Focus on fundamentals

Periods of low volatility also do not imply that higher volatility is imminent. Low-volatility periods historically have lasted a long time. They have generally occurred amid economic expansion and predictable monetary policy, both of which we see today. Low volatility today likely in part also reflects investors seeking income by selling volatility in options markets.

We believe a steady economic environment should help keep equity market volatility relatively low, with a sustained and synchronized global expansion in full swing. We see few signs of late-cycle equity market complacency, with a broad swathe of stocks behind gains in major markets. Yet investors should be wary in asset classes where low volatility has encouraged many to herd into similar trades, we believe.

A move to a new regime of extended higher volatility would be negative for risk assets. It’s impossible to predict what could trigger this but candidates include a credit crunch in China and a much more aggressive pace of Federal Reserve tightening. Neither is our base case. We also do not rule out short-lived volatility spikes on risks such as further U.S. political turmoil. For now, we believe equity investors are being compensated to take risk, particularly outside the U.S. Bottom line: Look beyond short-term volatility and stay focused on fundamentals. Read more market insights in my Weekly Commentary.

Richard Turnill is BlackRock’s global chief investment strategist. He is a regular contributor to The Blog.

Investing involves risks, including possible loss of principal.

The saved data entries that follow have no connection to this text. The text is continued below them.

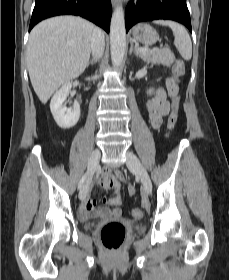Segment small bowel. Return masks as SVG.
Listing matches in <instances>:
<instances>
[{
	"label": "small bowel",
	"mask_w": 229,
	"mask_h": 280,
	"mask_svg": "<svg viewBox=\"0 0 229 280\" xmlns=\"http://www.w3.org/2000/svg\"><path fill=\"white\" fill-rule=\"evenodd\" d=\"M169 110H170V105L167 100L165 91L162 88L157 87L155 89V93L153 97L147 101V111H148L150 125L154 129L159 128L162 124L163 117L168 115ZM107 175L110 174H102L103 177ZM111 188L114 191V195L112 197H108L105 199L106 204L111 206V208L100 209L98 211V214L102 217L120 218L122 216V210L120 208V204H121L120 183L113 184ZM133 191L134 189L130 187V193H133ZM89 195H90V191L88 188L87 191L83 194V197L81 199V204L79 205L77 210V214L81 219H88L96 207L95 202L90 199Z\"/></svg>",
	"instance_id": "c3829d8e"
}]
</instances>
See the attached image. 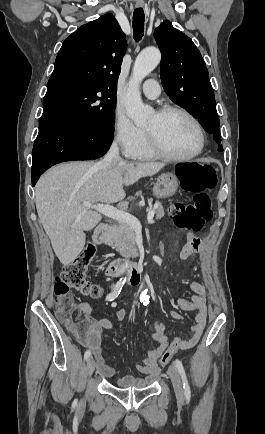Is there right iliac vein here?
<instances>
[{
  "label": "right iliac vein",
  "instance_id": "obj_1",
  "mask_svg": "<svg viewBox=\"0 0 265 434\" xmlns=\"http://www.w3.org/2000/svg\"><path fill=\"white\" fill-rule=\"evenodd\" d=\"M95 370V362L93 357H90L86 364V372L88 376H91Z\"/></svg>",
  "mask_w": 265,
  "mask_h": 434
}]
</instances>
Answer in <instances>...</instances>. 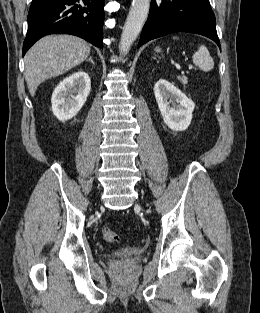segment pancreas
Listing matches in <instances>:
<instances>
[{
	"mask_svg": "<svg viewBox=\"0 0 260 313\" xmlns=\"http://www.w3.org/2000/svg\"><path fill=\"white\" fill-rule=\"evenodd\" d=\"M179 80L181 81L182 84L186 85L188 83V79L186 76H182L179 78Z\"/></svg>",
	"mask_w": 260,
	"mask_h": 313,
	"instance_id": "pancreas-1",
	"label": "pancreas"
}]
</instances>
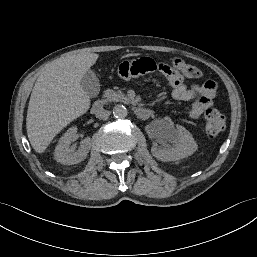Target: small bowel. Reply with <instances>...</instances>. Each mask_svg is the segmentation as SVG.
I'll return each mask as SVG.
<instances>
[{"label":"small bowel","instance_id":"obj_1","mask_svg":"<svg viewBox=\"0 0 257 257\" xmlns=\"http://www.w3.org/2000/svg\"><path fill=\"white\" fill-rule=\"evenodd\" d=\"M156 72L171 84L174 99L180 101L196 99L187 114L190 119H199L212 106L216 95V85L213 81H206L189 88L184 83L185 76L180 70L173 68L166 62L157 65L154 59L147 56H138L135 60L123 59L118 64L116 76L120 82L129 84L134 80L142 81L150 78Z\"/></svg>","mask_w":257,"mask_h":257}]
</instances>
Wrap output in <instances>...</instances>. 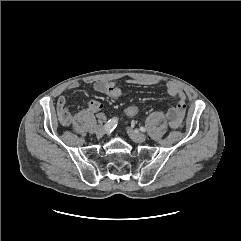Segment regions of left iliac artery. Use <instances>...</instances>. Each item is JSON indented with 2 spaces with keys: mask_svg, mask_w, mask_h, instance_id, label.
Listing matches in <instances>:
<instances>
[{
  "mask_svg": "<svg viewBox=\"0 0 241 241\" xmlns=\"http://www.w3.org/2000/svg\"><path fill=\"white\" fill-rule=\"evenodd\" d=\"M140 130H141L142 132H145V131H146V128H145V127H140Z\"/></svg>",
  "mask_w": 241,
  "mask_h": 241,
  "instance_id": "obj_1",
  "label": "left iliac artery"
}]
</instances>
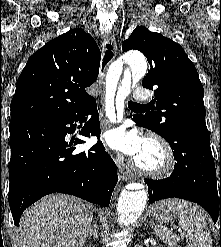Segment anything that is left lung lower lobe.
<instances>
[{
	"instance_id": "1",
	"label": "left lung lower lobe",
	"mask_w": 221,
	"mask_h": 247,
	"mask_svg": "<svg viewBox=\"0 0 221 247\" xmlns=\"http://www.w3.org/2000/svg\"><path fill=\"white\" fill-rule=\"evenodd\" d=\"M133 120L143 126L138 116ZM170 146L176 160L174 171L170 177L162 180L145 179L149 202L174 197L189 200L201 205L214 223L220 213L221 224V173L219 192L209 133L182 137Z\"/></svg>"
}]
</instances>
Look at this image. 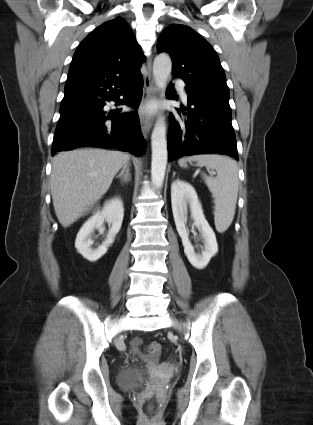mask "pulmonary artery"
Masks as SVG:
<instances>
[{
  "label": "pulmonary artery",
  "instance_id": "e3ab8cb5",
  "mask_svg": "<svg viewBox=\"0 0 313 425\" xmlns=\"http://www.w3.org/2000/svg\"><path fill=\"white\" fill-rule=\"evenodd\" d=\"M176 82L180 84L179 81H176ZM180 93H181V96L186 100L187 99V94H186V91L183 89V87H181Z\"/></svg>",
  "mask_w": 313,
  "mask_h": 425
}]
</instances>
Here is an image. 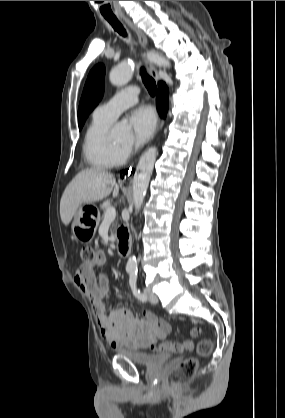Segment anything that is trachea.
<instances>
[{
	"instance_id": "obj_1",
	"label": "trachea",
	"mask_w": 285,
	"mask_h": 418,
	"mask_svg": "<svg viewBox=\"0 0 285 418\" xmlns=\"http://www.w3.org/2000/svg\"><path fill=\"white\" fill-rule=\"evenodd\" d=\"M105 18L112 25L114 30L117 31L120 35H122V36L127 35L125 29L122 26V24L118 21V19L116 17H105ZM140 74L142 76L143 83L146 86L149 94L151 96H155L156 93H157V86H156V83H155L154 79L146 73L144 67L141 68Z\"/></svg>"
}]
</instances>
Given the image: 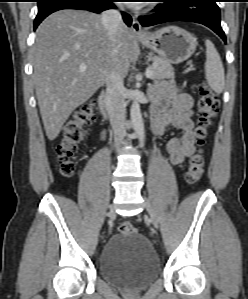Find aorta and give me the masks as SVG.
<instances>
[{
	"label": "aorta",
	"mask_w": 248,
	"mask_h": 299,
	"mask_svg": "<svg viewBox=\"0 0 248 299\" xmlns=\"http://www.w3.org/2000/svg\"><path fill=\"white\" fill-rule=\"evenodd\" d=\"M130 118L132 126L138 135L140 146L144 145L145 131L144 122L141 115L140 105L137 101H133L130 109Z\"/></svg>",
	"instance_id": "762f6f07"
}]
</instances>
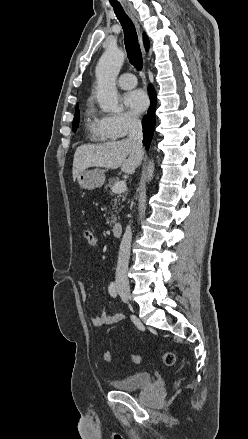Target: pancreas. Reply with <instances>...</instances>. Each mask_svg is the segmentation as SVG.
Returning a JSON list of instances; mask_svg holds the SVG:
<instances>
[{"label":"pancreas","mask_w":248,"mask_h":439,"mask_svg":"<svg viewBox=\"0 0 248 439\" xmlns=\"http://www.w3.org/2000/svg\"><path fill=\"white\" fill-rule=\"evenodd\" d=\"M117 182H119V179L118 178H111L110 180H109V183L105 186V190L108 188V187H112L115 183H117ZM119 201H120V199H117V198H115L114 199V204H113V209H115V208H117V204L119 203ZM112 218H113V220L110 222V224H114L115 222H116V218H115V215L114 214H112ZM107 223H109L108 221H107Z\"/></svg>","instance_id":"pancreas-1"}]
</instances>
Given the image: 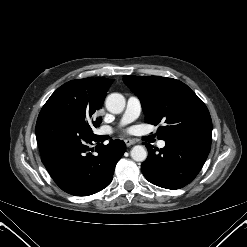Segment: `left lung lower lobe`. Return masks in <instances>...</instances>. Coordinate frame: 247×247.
Returning <instances> with one entry per match:
<instances>
[{
	"mask_svg": "<svg viewBox=\"0 0 247 247\" xmlns=\"http://www.w3.org/2000/svg\"><path fill=\"white\" fill-rule=\"evenodd\" d=\"M211 140L212 131L200 130L169 136L160 150L145 143L148 157L141 165L142 173L159 187L182 188L200 172L209 154Z\"/></svg>",
	"mask_w": 247,
	"mask_h": 247,
	"instance_id": "obj_1",
	"label": "left lung lower lobe"
}]
</instances>
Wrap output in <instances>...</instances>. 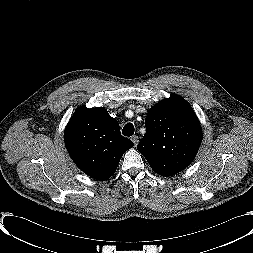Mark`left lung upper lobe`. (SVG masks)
Instances as JSON below:
<instances>
[{
	"label": "left lung upper lobe",
	"mask_w": 253,
	"mask_h": 253,
	"mask_svg": "<svg viewBox=\"0 0 253 253\" xmlns=\"http://www.w3.org/2000/svg\"><path fill=\"white\" fill-rule=\"evenodd\" d=\"M146 134L137 150L159 175L172 176L195 158L202 130L190 104L172 94L153 106L145 119Z\"/></svg>",
	"instance_id": "left-lung-upper-lobe-1"
}]
</instances>
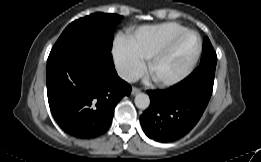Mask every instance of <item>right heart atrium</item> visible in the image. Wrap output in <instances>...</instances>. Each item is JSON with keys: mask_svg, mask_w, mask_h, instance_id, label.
Wrapping results in <instances>:
<instances>
[{"mask_svg": "<svg viewBox=\"0 0 261 162\" xmlns=\"http://www.w3.org/2000/svg\"><path fill=\"white\" fill-rule=\"evenodd\" d=\"M113 58L123 79L131 81L143 73L144 60L134 51L128 37L117 38L113 49Z\"/></svg>", "mask_w": 261, "mask_h": 162, "instance_id": "obj_1", "label": "right heart atrium"}]
</instances>
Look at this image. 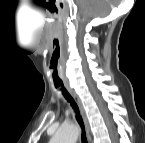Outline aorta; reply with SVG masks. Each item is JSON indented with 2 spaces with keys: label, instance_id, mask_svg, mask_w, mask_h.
<instances>
[{
  "label": "aorta",
  "instance_id": "762f6f07",
  "mask_svg": "<svg viewBox=\"0 0 145 143\" xmlns=\"http://www.w3.org/2000/svg\"><path fill=\"white\" fill-rule=\"evenodd\" d=\"M78 129L74 125L62 126L51 138L52 143H76Z\"/></svg>",
  "mask_w": 145,
  "mask_h": 143
}]
</instances>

This material is not intended to be relied upon as a forecast, research or investment advice, and is not a recommendation, offer or solicitation to buy or sell any securities or to adopt any investment strategy. The opinions expressed are as of May 2017 and may change as subsequent conditions vary. The information and opinions contained in this post are derived from proprietary and nonproprietary sources deemed by BlackRock to be reliable, are not necessarily all-inclusive and are not guaranteed as to accuracy. As such, no warranty of accuracy or reliability is given and no responsibility arising in any other way for errors and omissions (including responsibility to any person by reason of negligence) is accepted by BlackRock, its officers, employees or agents. This post may contain “forward-looking” information that is not purely historical in nature. Such information may include, among other things, projections and forecasts. There is no guarantee that any forecasts made will come to pass. Reliance upon information in this post is at the sole discretion of the reader.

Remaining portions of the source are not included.